- TEXT SECTION:
####################
Unite! Organiser enthusiastic about Chavez and Morales

 

Auckland Unite organiser Mike Treen recently returned from a visit to Venezuela and Boliva. He spoke in Auckland to a meeting organised by GPJA. Treen was ethusiastic about Chavez. “He is ahead of the workers and is leading the revolution”. The same with Morales in Bolivia. “The revolution will not happen without Morales”. This is the Australian Green Left position.

 

In reponse to a question from a CWG comrade who stressed the need for the working class to be armed and politically independent of Chavez and Morales, Treen rejected the need for the independence of workers from Chavez and Morales. Despite the splits in the UNT recent congress, Treen said it was good that they all supported the re-election of Chavez.

 

 A Socialist Workers speaker at the meeting spoke of a ‘sort of dual power’ in Venezuela.  If this term is being used in the Leninist sense, this can only mean that the SWO thinks that Chavez represents the workers in the state, rather than representing the bourgeois in containing and suppressing the workers revolution.
####################
(Dataset entries)

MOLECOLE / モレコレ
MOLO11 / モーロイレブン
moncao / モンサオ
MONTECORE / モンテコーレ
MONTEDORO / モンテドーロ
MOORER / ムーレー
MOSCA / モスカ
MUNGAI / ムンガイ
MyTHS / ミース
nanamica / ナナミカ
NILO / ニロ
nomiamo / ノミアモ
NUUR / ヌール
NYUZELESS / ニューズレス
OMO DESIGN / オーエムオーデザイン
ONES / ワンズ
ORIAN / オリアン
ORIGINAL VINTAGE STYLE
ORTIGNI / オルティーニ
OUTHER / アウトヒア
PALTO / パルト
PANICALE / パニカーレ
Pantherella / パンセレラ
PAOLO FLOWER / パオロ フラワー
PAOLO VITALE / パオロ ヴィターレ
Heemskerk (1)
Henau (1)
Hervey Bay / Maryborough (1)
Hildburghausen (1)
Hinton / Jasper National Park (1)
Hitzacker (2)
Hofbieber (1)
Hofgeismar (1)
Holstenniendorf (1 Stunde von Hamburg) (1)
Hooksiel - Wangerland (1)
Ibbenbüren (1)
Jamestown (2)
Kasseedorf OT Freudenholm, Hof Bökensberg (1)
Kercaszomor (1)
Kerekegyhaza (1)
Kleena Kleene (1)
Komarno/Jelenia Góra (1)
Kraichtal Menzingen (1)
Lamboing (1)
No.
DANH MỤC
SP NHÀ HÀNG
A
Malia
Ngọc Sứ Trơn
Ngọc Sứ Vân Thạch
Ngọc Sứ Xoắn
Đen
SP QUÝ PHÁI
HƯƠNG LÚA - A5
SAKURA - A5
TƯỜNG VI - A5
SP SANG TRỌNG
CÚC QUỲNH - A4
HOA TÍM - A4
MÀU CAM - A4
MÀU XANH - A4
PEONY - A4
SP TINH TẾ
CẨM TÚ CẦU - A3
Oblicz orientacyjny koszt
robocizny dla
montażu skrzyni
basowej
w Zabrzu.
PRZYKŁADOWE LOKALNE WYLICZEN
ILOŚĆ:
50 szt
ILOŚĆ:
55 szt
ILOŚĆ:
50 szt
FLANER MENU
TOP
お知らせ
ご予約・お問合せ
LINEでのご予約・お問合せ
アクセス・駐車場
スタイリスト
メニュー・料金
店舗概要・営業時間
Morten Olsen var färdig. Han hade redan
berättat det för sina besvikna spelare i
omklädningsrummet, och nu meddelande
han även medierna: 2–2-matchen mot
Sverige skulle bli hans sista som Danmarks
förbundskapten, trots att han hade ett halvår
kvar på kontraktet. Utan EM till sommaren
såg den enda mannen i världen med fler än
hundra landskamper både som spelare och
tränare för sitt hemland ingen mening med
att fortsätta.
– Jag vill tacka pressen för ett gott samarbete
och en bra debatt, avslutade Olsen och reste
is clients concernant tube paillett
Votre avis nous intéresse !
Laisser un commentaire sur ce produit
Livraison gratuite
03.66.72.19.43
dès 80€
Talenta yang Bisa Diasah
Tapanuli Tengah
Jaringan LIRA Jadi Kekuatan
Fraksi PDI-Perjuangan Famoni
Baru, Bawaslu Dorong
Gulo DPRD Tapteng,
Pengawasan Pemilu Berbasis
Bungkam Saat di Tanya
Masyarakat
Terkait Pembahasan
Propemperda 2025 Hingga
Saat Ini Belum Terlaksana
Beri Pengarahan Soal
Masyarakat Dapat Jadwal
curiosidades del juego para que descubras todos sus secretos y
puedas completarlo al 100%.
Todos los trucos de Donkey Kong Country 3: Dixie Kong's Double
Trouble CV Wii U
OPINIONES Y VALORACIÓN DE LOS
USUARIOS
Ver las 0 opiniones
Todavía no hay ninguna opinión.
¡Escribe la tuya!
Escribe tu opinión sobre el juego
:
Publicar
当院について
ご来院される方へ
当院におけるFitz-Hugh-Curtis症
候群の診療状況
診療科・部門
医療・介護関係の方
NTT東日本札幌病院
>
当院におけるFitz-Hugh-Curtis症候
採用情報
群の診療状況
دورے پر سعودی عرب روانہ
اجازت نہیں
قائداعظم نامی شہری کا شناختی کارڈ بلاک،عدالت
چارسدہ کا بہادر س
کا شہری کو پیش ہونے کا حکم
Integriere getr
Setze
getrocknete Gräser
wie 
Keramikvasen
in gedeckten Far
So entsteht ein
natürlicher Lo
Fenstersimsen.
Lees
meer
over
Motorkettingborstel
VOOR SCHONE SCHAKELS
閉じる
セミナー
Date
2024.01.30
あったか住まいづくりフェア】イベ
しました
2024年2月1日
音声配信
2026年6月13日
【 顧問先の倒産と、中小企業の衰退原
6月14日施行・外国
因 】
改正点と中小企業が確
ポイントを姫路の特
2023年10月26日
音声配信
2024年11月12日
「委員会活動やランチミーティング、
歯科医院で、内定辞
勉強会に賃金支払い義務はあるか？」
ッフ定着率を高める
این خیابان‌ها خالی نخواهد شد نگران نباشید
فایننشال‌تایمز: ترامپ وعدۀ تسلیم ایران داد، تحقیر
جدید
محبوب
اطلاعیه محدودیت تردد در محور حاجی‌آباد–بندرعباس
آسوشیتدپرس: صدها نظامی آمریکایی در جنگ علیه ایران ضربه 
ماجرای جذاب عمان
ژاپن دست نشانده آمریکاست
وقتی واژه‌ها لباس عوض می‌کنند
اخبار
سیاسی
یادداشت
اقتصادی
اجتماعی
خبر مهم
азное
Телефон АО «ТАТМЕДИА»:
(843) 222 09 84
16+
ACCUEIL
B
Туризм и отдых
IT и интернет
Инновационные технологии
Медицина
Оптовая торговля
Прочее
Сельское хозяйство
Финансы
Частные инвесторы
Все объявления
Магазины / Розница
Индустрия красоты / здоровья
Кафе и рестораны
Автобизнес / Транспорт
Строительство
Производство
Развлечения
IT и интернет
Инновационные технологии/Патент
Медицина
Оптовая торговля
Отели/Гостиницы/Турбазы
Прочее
####################
- WHAT YOU NEED TO DO:
A. In the report on the Auckland meeting, what did Treen call good despite the splits at the recent UNT congress?
B. Name every organization or group that the report on the Auckland meeting mentions by name.
C. Copy the report on the Auckland meeting word for word from "Unite! Organiser enthusiastic" to "Green Left position.".
Work only from the report on the Auckland meeting.

- PROBLEM SOLUTIONS:
A. He said it was good that they all supported the re-election of Chavez.

B. Unite (Auckland), GPJA, the Australian Green Left, CWG, the UNT, and the Socialist Workers (SWO).

C.
Unite! Organiser enthusiastic about Chavez and Morales

 

Auckland Unite organiser Mike Treen recently returned from a visit to Venezuela and Boliva. He spoke in Auckland to a meeting organised by GPJA. Treen was ethusiastic about Chavez. “He is ahead of the workers and is leading the revolution”. The same with Morales in Bolivia. “The revolution will not happen without Morales”. This is the Australian Green Left position.